Tech Companies Resisting Online Safety Crackdown Shouldn't Be Welcome In The UK, Former Culture Secretary Says
The Online Safety Bill is working through parliament (Alamy)
Former Culture Secretary Nicky Morgan has said the UK should not back down on tough new rules that could see tech bosses sent to jail for failing to protect children online even if global firms won't sign up to them as the landmark Online Safety Bill works through parliament.
Baroness Nicky Morgan, a Conservative peer, said she was unsure if social media companies were truly committed to safeguarding, and it will be down to how they respond to the government’s flagship new legislation to know for sure.
A recent amendment was made to the Online Safety Bill following a rebellion by dozens of Conservative MPs, which will make senior managers at tech giants criminally liable if their platforms persistently fail to protect children from harm on the internet and they ignore regulatory warnings.

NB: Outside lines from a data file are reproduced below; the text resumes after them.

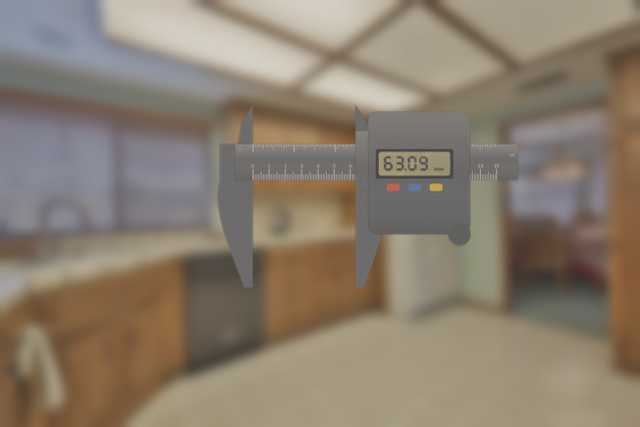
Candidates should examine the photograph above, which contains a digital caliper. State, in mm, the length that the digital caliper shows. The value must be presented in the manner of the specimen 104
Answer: 63.09
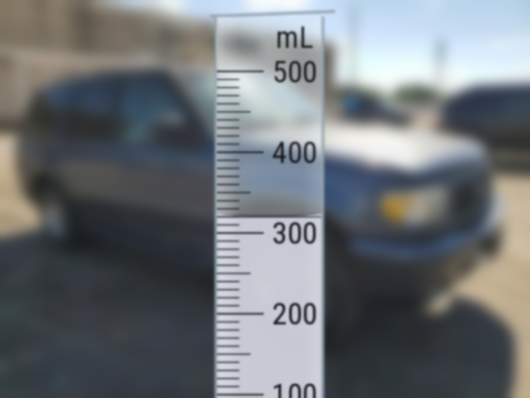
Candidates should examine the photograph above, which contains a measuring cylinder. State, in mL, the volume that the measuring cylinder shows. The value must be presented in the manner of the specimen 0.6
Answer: 320
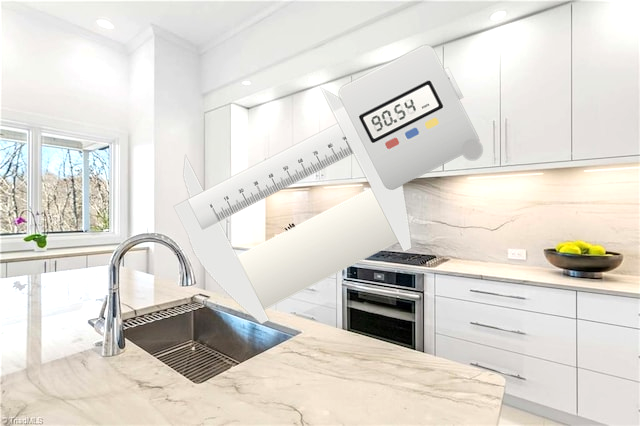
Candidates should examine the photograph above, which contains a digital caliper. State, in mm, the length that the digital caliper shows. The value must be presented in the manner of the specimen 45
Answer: 90.54
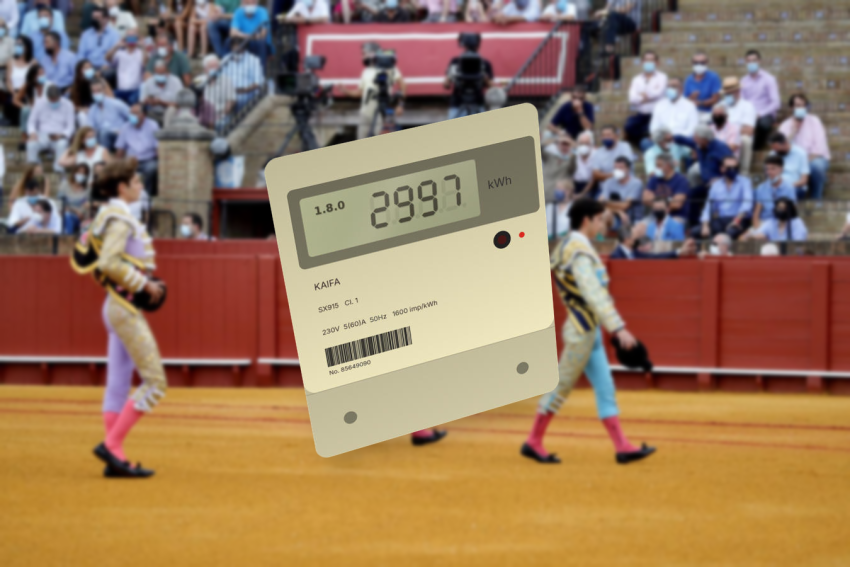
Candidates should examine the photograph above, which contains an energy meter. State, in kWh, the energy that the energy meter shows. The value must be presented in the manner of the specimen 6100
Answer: 2997
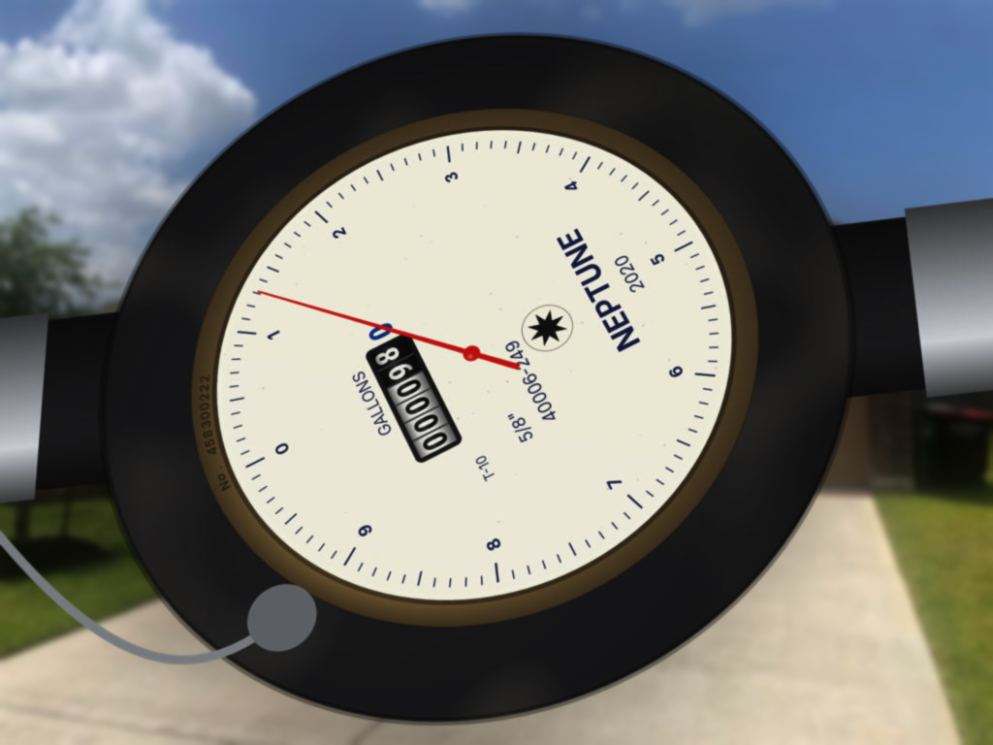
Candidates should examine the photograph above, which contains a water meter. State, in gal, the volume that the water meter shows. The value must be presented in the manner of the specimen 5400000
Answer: 981.3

Rishi Sunak agreed to alter the draft legislation despite concerns extending criminal liability for a breach of child safety duties could see fewer services available to young people, or some providers choosing to withdraw from the UK market altogether.
But Morgan told PoliticsHome podcast The Rundown that it was right that ministers took a stand on child protection, and that “politicians and politics has now got to think about the kind of internet that we want”.
Morgan, who served in David Cameron and Boris Johnson’s governments, believed the bill in its current form did address senior management liability, and that it was important this element was retained in order to protect young people online.
"My take on it would be that if a company decides that the UK is an unattractive place to be because they might have liability for not safeguarding, particularly the young against harmful content, then my question back is, do we want that company in the UK?," she said.
"Tech companies are obviously going to be innovative, we want to support those companies, but equally I think we have got to make a stand now.
“Whether we're talking about companies that pollute our rivers, whether we're talking about companies that encourage underage people to smoke or to vape, whether we're talking about protecting the young in other ways, I think we are as a country taking a stand now.”
Morgan, who is pushing for a new amendment to force social media platforms to follow regulatory guidelines specifically protecting women and girls from online abuse, was critical about the fact that a small number of tech companies had largely dictated the culture around how they operate.
"There are these big companies, many of whom start on the West Coast of America, and yet it's America that is most definitely not leading the world," she said.
“They are having in many states the debate about regulating content and platforms and everything else, but the American government, even with someone like Joe Biden in charge, and he did in his State of the Union speech very recently talk about protecting children online, but I think they are a long way from coming up with legislation.
“That is a problem with these big, multi-jurisdictional companies, the UK can only do so much in terms of regulating what happens in the UK, and what's seen in the UK.”
Last week Sunak created a new science and tech-focused ministry at the heart of government – the Department of Science, Innovation & Technology – which as well as now taking over jurisdiction for the Online Safety Bill, is part of plans set out by Chancellor Jeremy Hunt last month “to make Britain the world’s next Silicon Valley”.
But Morgan was unsure if the big social media success stories to have come out of Silicon Valley like Meta, which owns Facebook and Instagram, have a real desire to clamp down on harmful content.
While she felt the Online Safety Bill, which has been repeatedly delayed, already included measures to "come down potentially very hard" on tech companies, how it works in practice will be the real test.
“They will email us, those of us who are speaking out on the bill, and they will ask for meetings, and they will say that they welcome regulation, they want to change," she explained.
“And undoubtedly, some actually do, but the proof will be over the next couple of years about the choices they make in terms of designing platforms, designing safety, features, the way that they are going to make money through advertising or the use of algorithms, their interactions with Ofcom for example, how open those are going to be.”
Morgan added: “I think this is an important moment and I hope that companies will respond.”